YOUR INSTRUCTIONS: Put everything from the start of the data down to the line containing "dist [0.001796, 0.000760]", both ends included, into a JSON list of strings with one string per line and blank lines omitted. Leave the pictures out of your answer.

RECORDED DATA:
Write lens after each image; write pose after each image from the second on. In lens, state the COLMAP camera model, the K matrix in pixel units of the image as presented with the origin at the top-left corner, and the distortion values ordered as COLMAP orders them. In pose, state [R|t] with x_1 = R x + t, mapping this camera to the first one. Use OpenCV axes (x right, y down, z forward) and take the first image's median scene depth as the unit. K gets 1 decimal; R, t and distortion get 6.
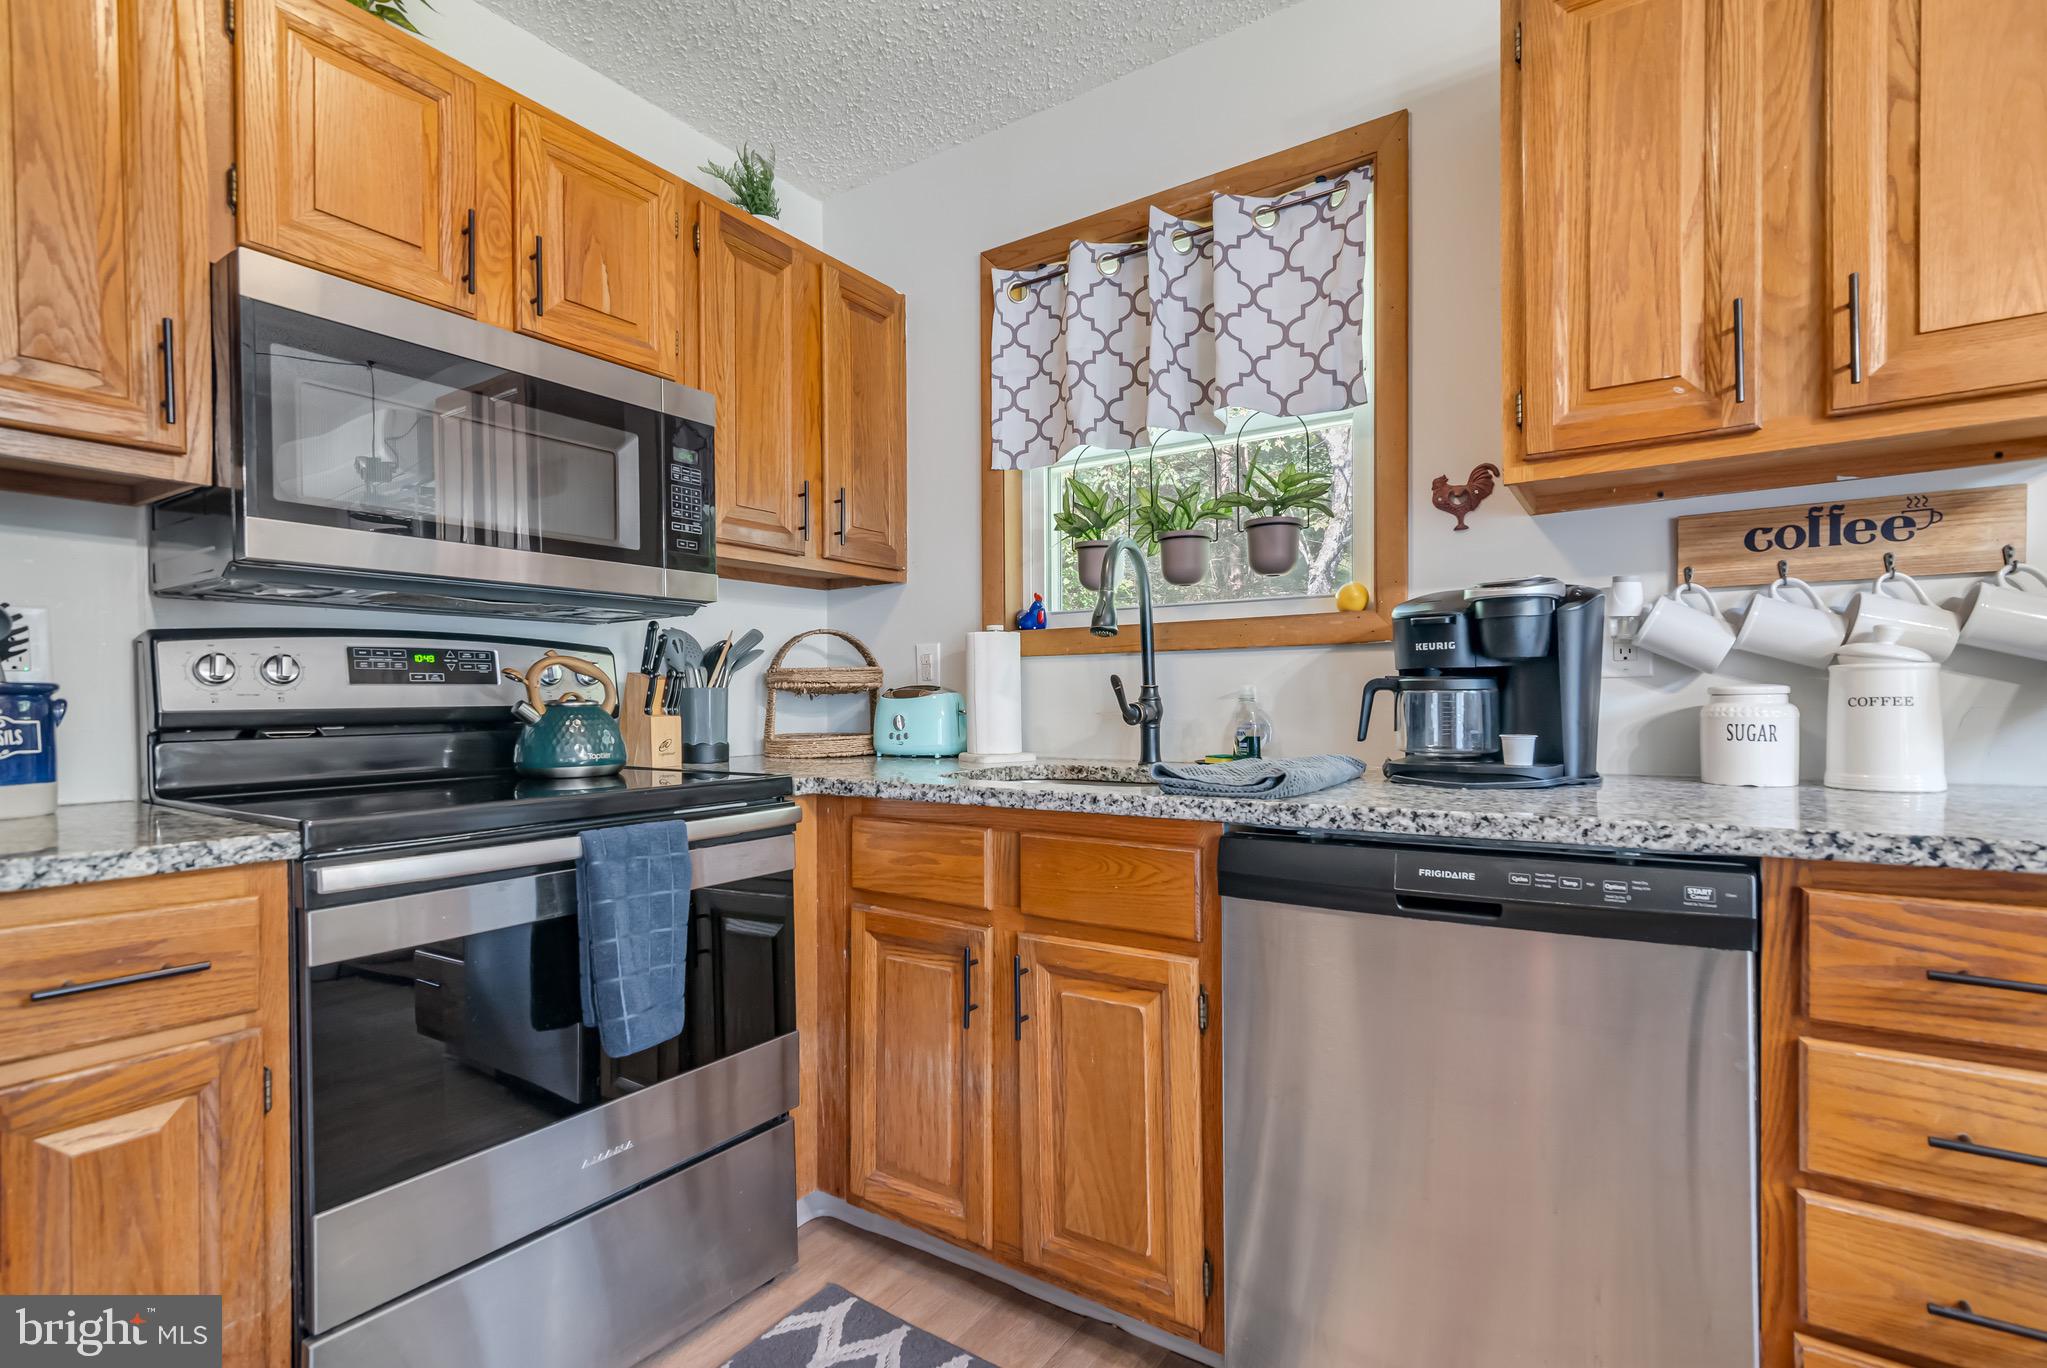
lens RADIAL K [[944.4, 0, 1024.8], [0, 944.4, 709.1], [0, 0, 1]] dist [0.001796, 0.000760]
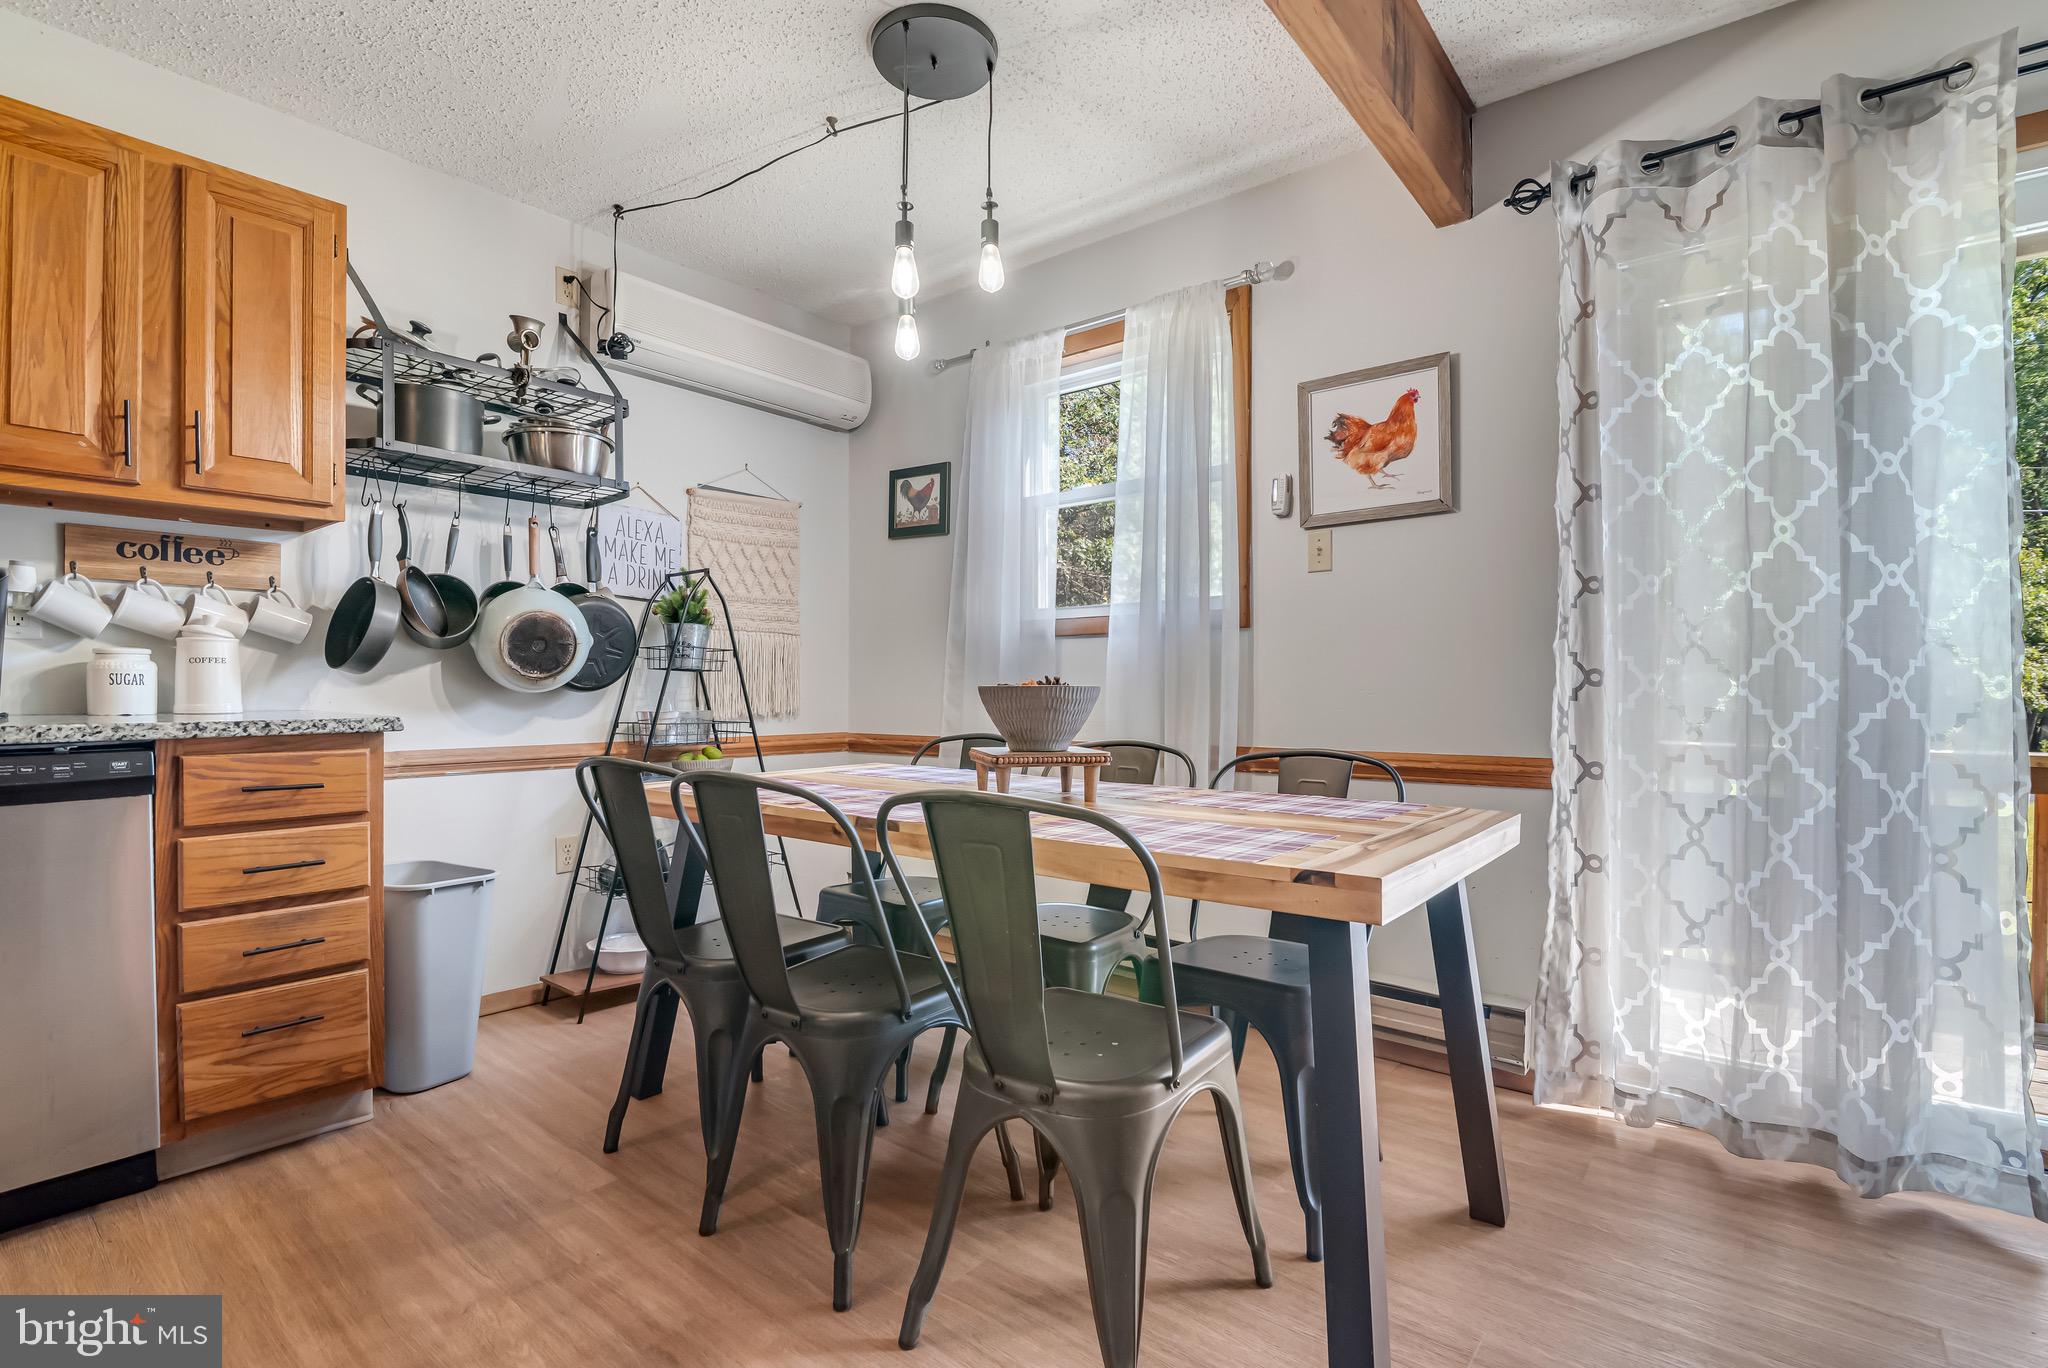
lens RADIAL K [[955.1, 0, 1021.7], [0, 955.1, 696.8], [0, 0, 1]] dist [-0.019449, 0.000699]
pose [[0.086809, -0.000177, 0.996225, -0.488727], [0.005140, 0.999987, -0.000270, 0.049719], [-0.996212, 0.005144, 0.086809, -0.448695]]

SOLUTION FOR THIS EXERCISE:
[
  "Write lens after each image; write pose after each image from the second on. In lens, state the COLMAP camera model, the K matrix in pixel units of the image as presented with the origin at the top-left corner, and the distortion values ordered as COLMAP orders them. In pose, state [R|t] with x_1 = R x + t, mapping this camera to the first one. Use OpenCV axes (x right, y down, z forward) and take the first image's median scene depth as the unit. K gets 1 decimal; R, t and distortion get 6.",
  "lens RADIAL K [[944.4, 0, 1024.8], [0, 944.4, 709.1], [0, 0, 1]] dist [0.001796, 0.000760]"
]